III.2.4) Vorbehaltene Aufträge
Nein ABSCHNITT IV: VERFAHREN
IV.1) VERFAHRENSART
IV.1.1) Verfahrensart
Offenes Verfahren
IV.2) ZUSCHLAGSKRITERIEN
IV.2.1) Zuschlagskriterien
Wirtschaftlich günstigstes Angebot die nachstehenden Kriterien 1. Preis. Gewichtung 60 2. Güte und Qualität der Referenzen. Gewichtung 20 3. Probeessen. Gewichtung 20
IV.2.2) Es wird eine elektronische Auktion durchgeführt
Nein
IV.3) VERWALTUNGSINFORMATIONEN
IV.3.1) Aktenzeichen beim öffentlichen Auftraggeber
2011-062
IV.3.2) Frühere Bekanntmachungen desselben Auftrags
Nein
IV.3.3) Bedingungen für den Erhalt von Verdingungs-/Ausschreibungs- und ergänzenden Unterlagen Schlusstermin für die Anforderung von oder Einsicht in Unterlagen
31.3.2011 - 10:30 Die Unterlagen sind kostenpflichtig Nein
IV.3.4) Schlusstermin für den Eingang der Angebote bzw. Teilnahmeanträge
6.4.2011 - 10:30
IV.3.6) Sprache(n), in der (denen) Angebote oder Teilnahmeanträge verfasst werden können
Deutsch.
IV.3.7) Bindefrist des Angebots
Bis 31.5.2011 ABSCHNITT VI: ZUSÄTZLICHE INFORMATIONEN
VI.1) DAUERAUFTRAG
Nein
VI.2) AUFTRAG IN VERBINDUNG MIT EINEM VORHABEN UND/ODER PROGRAMM, DAS AUS
GEMEINSCHAFTSMITTELN FINANZIERT WIRD Nein
VI.3) SONSTIGE INFORMATIONEN
Wichtiger Hinweis zum Download der Unterlagen: Alle Bieter, die diese Unterlagen selbst unter Angabe ihrer gültigen E-Mail-Adresse von der Homepage des LWV Hessen (www.lwv-hessen.de, Rubrik:"Ausschreibungen") o d e r über die Hessische Ausschreibungsdatenbank (www.had.de) heruntergeladen haben, werden über die dort angegebene E-Mail- Adresse über relevante Änderungen und Ergänzungen bis zur Angebotsfrist automatisch informiert.

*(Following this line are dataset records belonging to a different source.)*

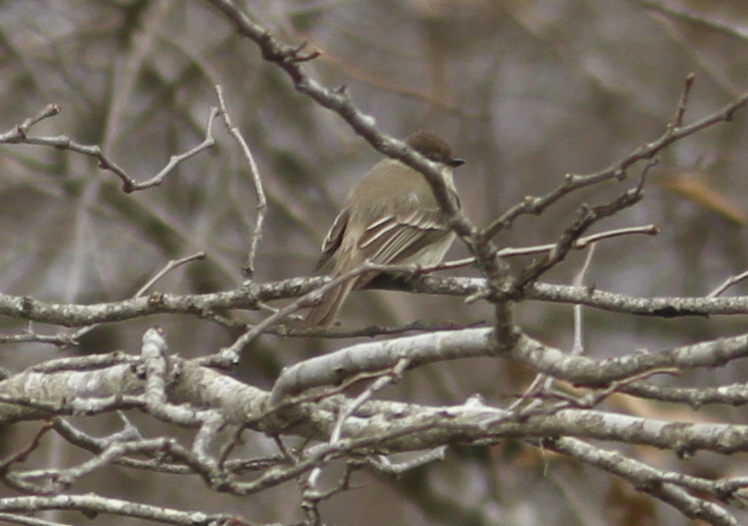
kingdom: Animalia
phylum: Chordata
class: Aves
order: Passeriformes
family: Tyrannidae
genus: Sayornis
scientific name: Sayornis phoebe
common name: Eastern phoebe
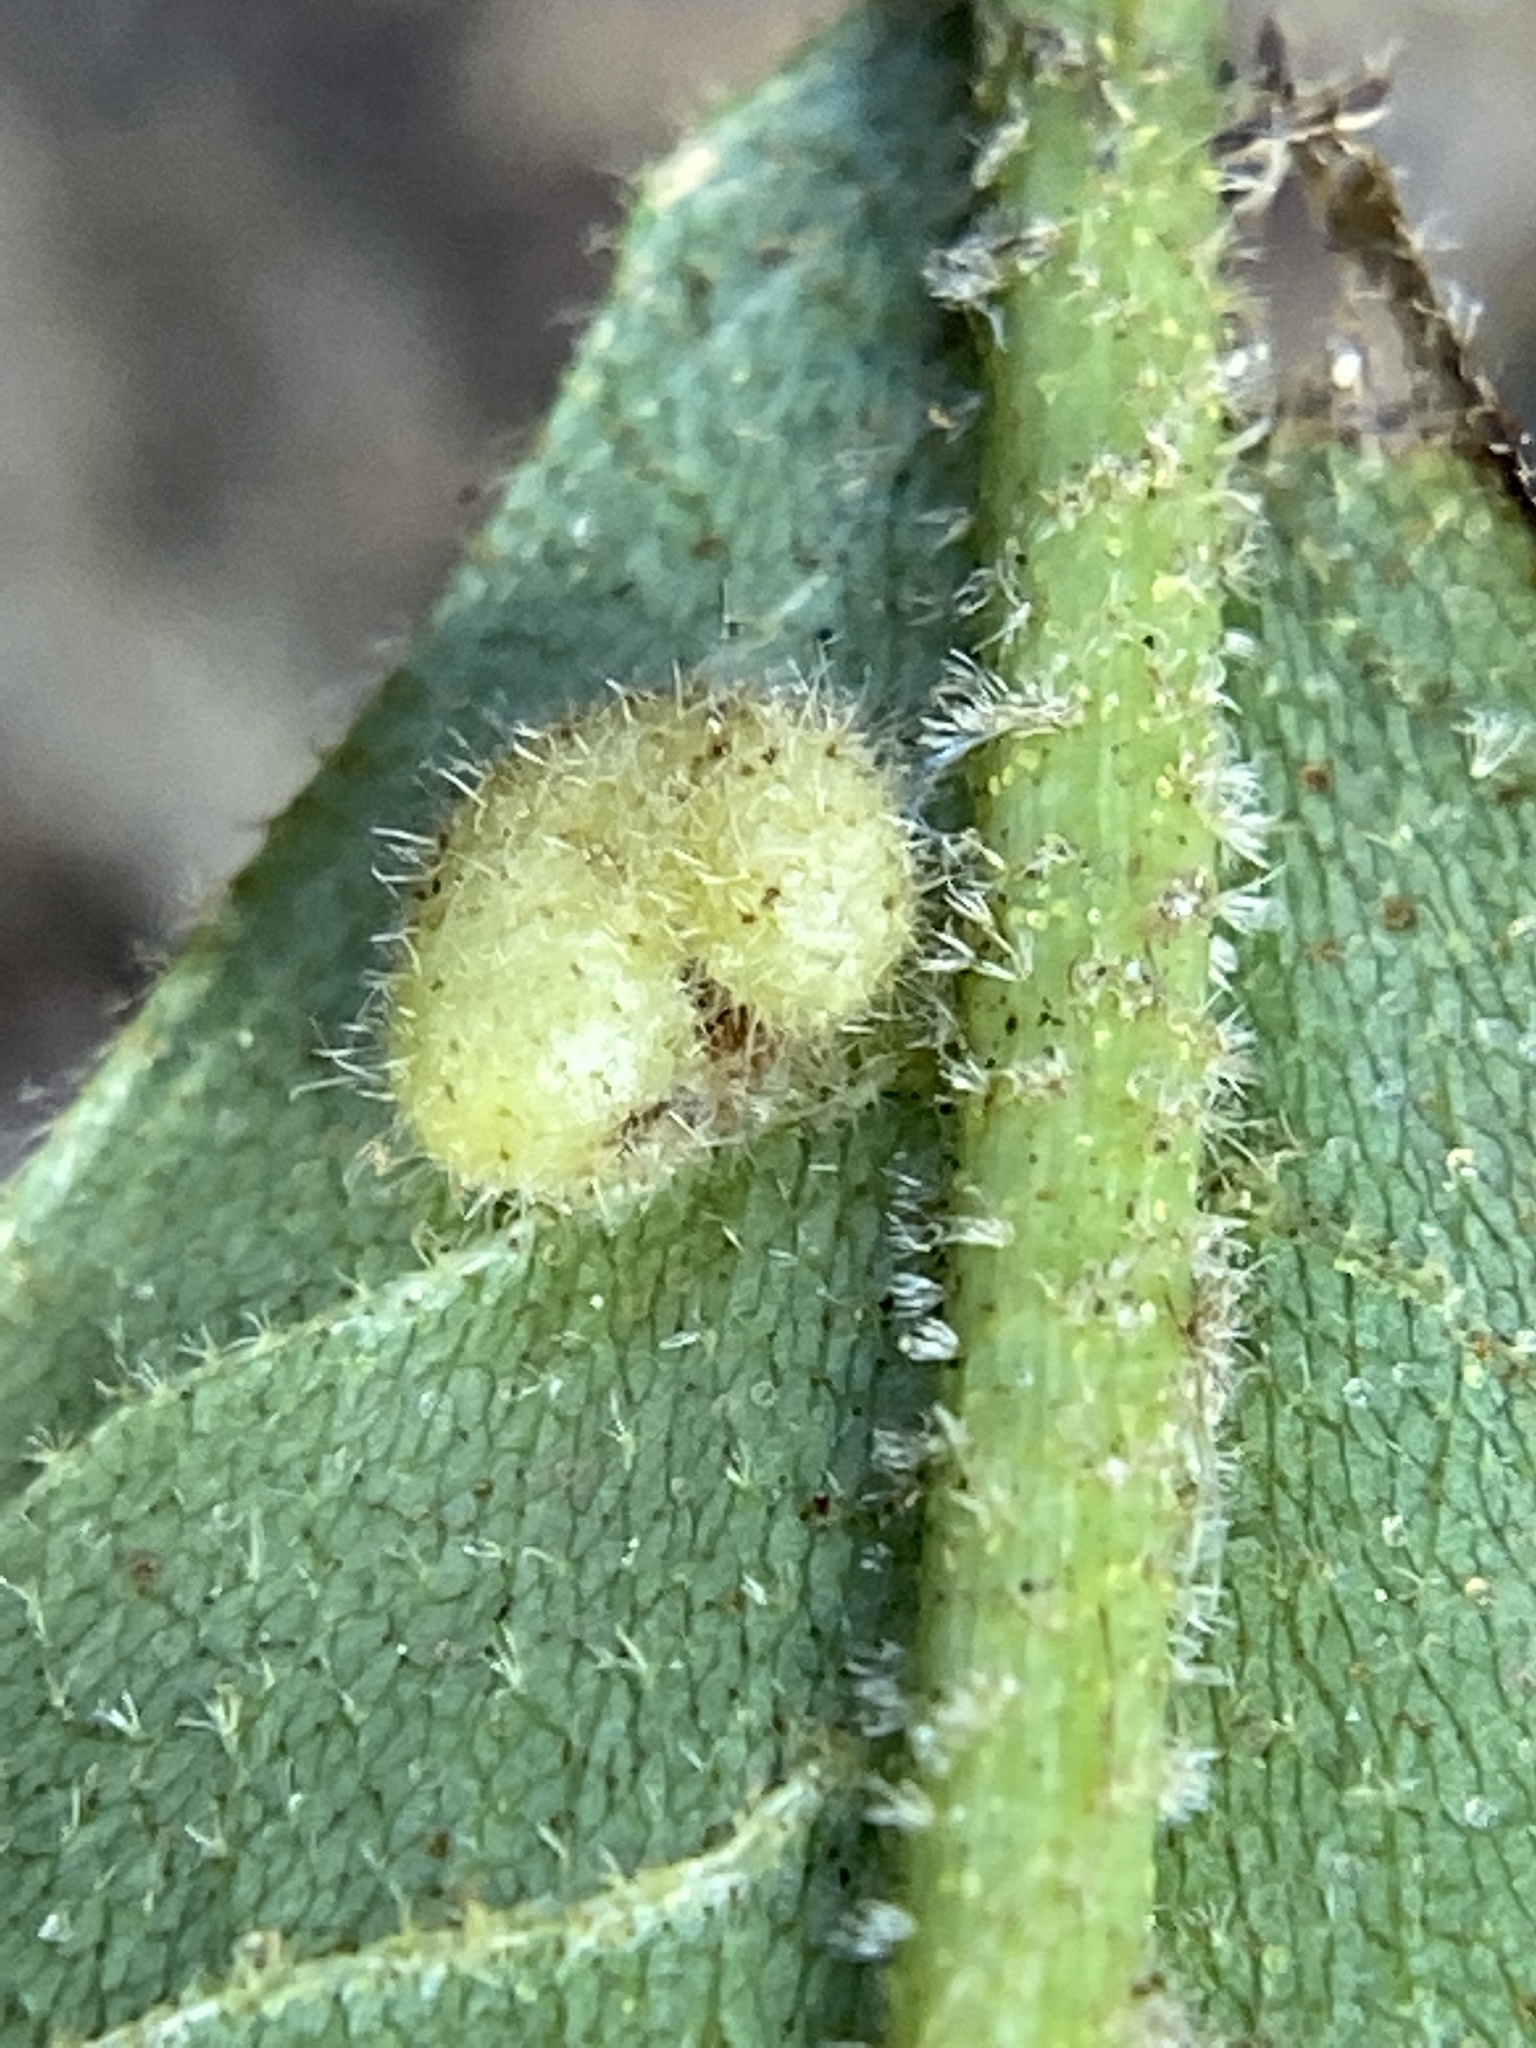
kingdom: Animalia
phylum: Arthropoda
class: Insecta
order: Diptera
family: Cecidomyiidae
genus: Caryomyia
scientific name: Caryomyia thompsoni
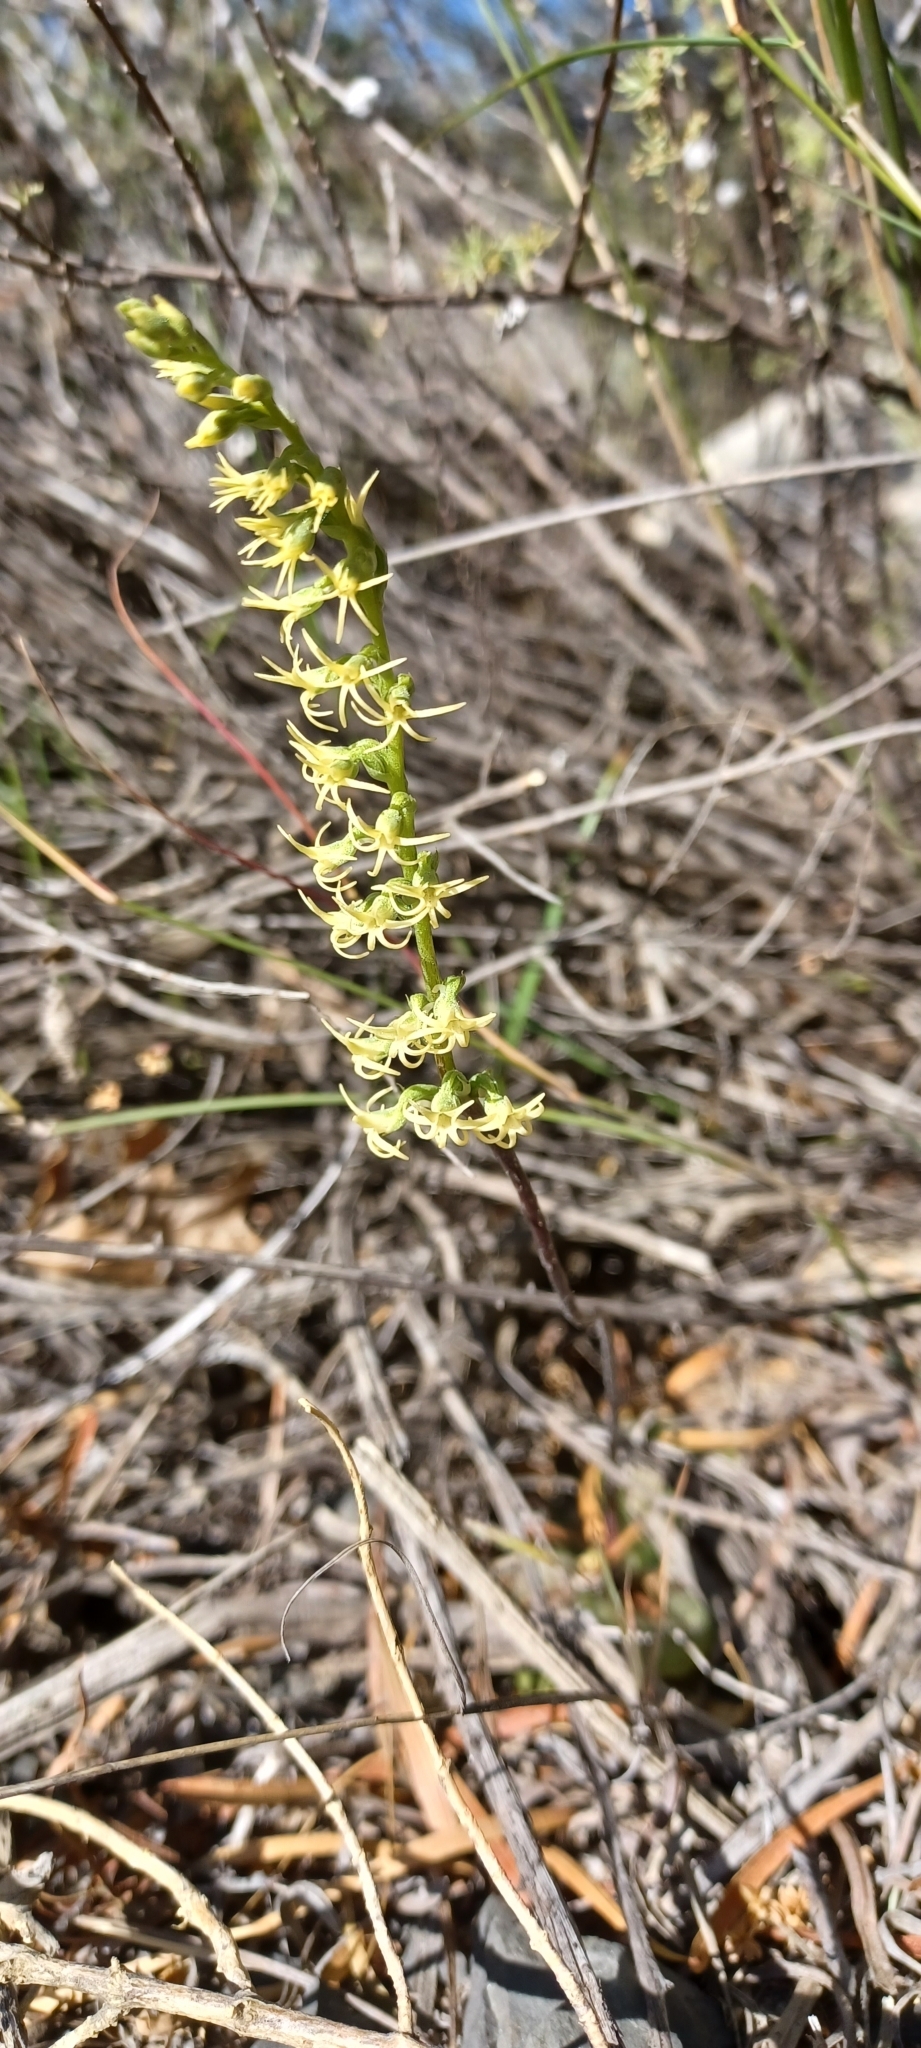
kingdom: Plantae
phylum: Tracheophyta
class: Liliopsida
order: Asparagales
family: Orchidaceae
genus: Holothrix
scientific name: Holothrix secunda
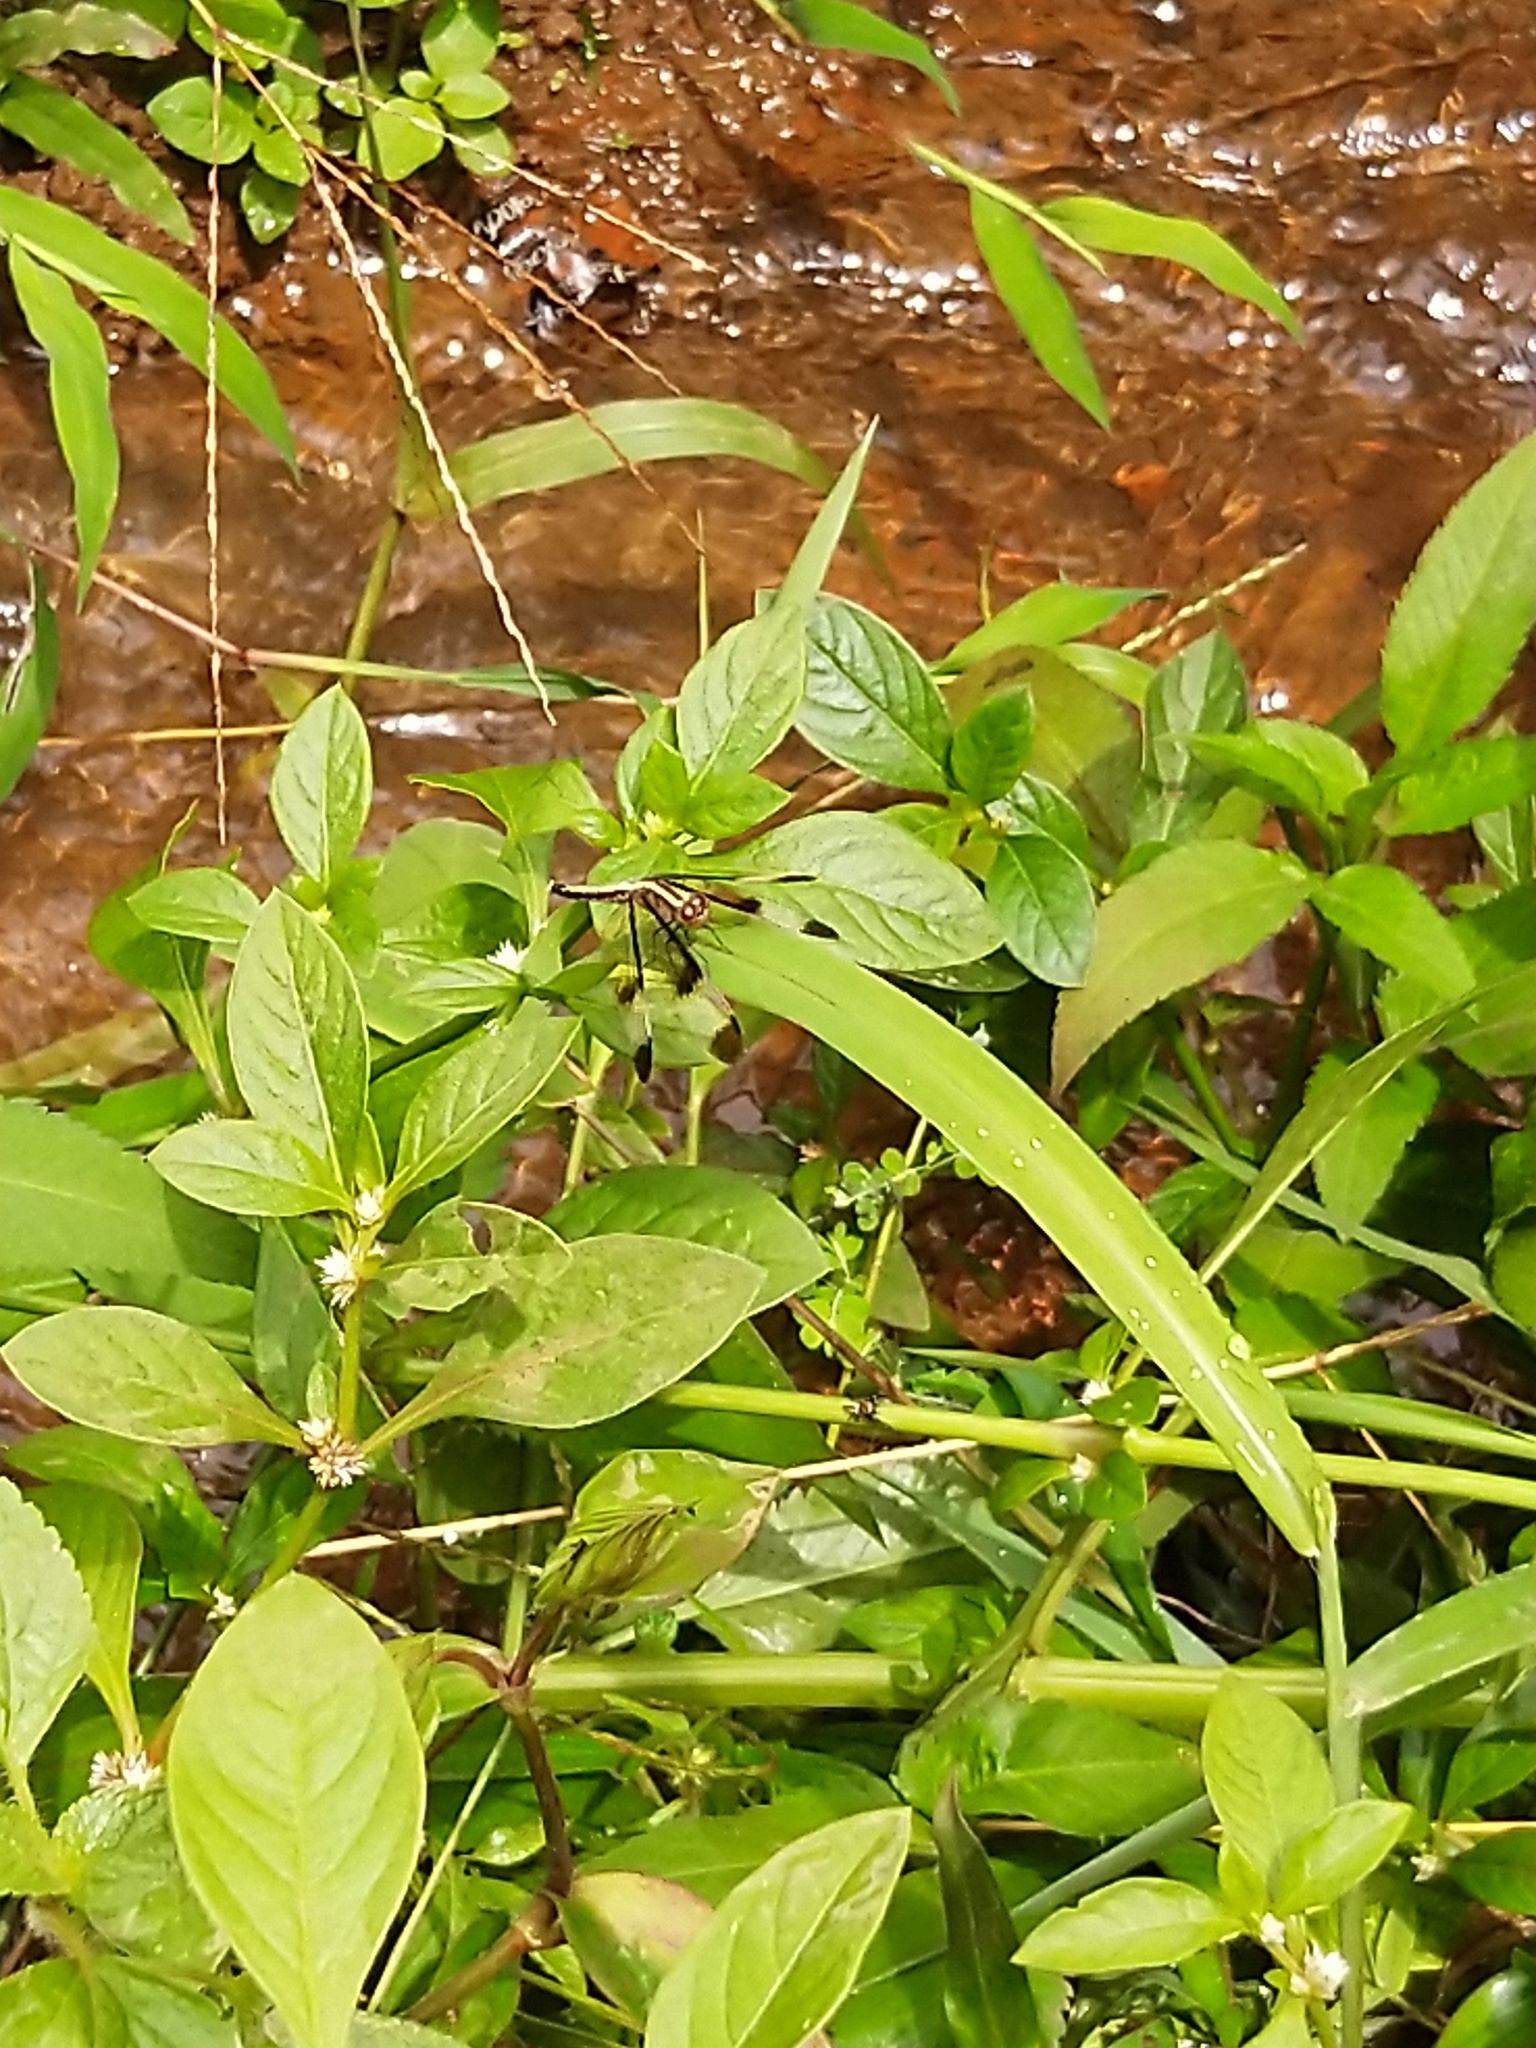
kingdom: Animalia
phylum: Arthropoda
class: Insecta
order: Odonata
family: Libellulidae
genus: Neurothemis
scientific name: Neurothemis tullia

Bieter, welche diese Unterlagen über eine Vergabeplattform oder einen ähnlich gelagerten Service erhalten haben, können aufgrund der fehlenden individuellen Mail-Adresse eventuell nicht diese wichtigen Informationen erhalten. Es wird daher allen interessierten Bietern dringend empfohlen, die Unterlagen eigenständig von der o.a. Homepage herunterzuladen und eine aktuelle E-Mail-Adresse des Bieters zu hinterlegen! Weiterer verbindlicher Hinweis: Sämtliche Kommunikation hat in deutscher Sprache zu erfolgen. Kostenfreier Download der Unterlagen auf: http://www.had.de/start.php?showpub=KZPTRP0XNSMA44R2 nachr. HAD-Ref.: 60/842 nachr. V-Nr/AKZ: 2011-062.
VI.4.1) Zuständige Stelle für Nachprüfungsverfahren:
Fax: +49 6151125816 (normale Dienstzeiten); +49 6151126834 (0:00 bis 24:00 Uhr).
VI.4) NACHPRÜFUNGSVERFAHREN/RECHTSBEHELFSVERFAHREN
VI.4.1) Zuständige Stelle für Nachprüfungsverfahren
Vergabekammer des Landes Hessen beim Regierungspräsidium Darmstadt Dienstgebäude: Wilhelminenstraße 1-3; Fristenbriefkasten: Luisenplatz 2 64283 Darmstadt DEUTSCHLAND Fax +49 6151125816
VI.4.2) Einlegung von Rechtsbehelfen
Genaue Angaben zu den Fristen für die Einlegung von Rechtsbehelfen: Ein Antragsteller hat einen von ihm festgestellten Verstoß gegen Vergabevorschriften nach Erkennen binnen 10 Tagen zu rügen. Lehnt die Vergabestelle es ab, der Rüge abzuhelfen, so muss der Antragsteller innerhalb von 15 Kalendertagen nach Eingang der Mitteilung des Auftraggebers, dieser Rüge nicht abzuhelfen, den Antrag auf die Einleitung eines Vergabenachprüfungsverfahrens stellen (vgl. § 107 GWB).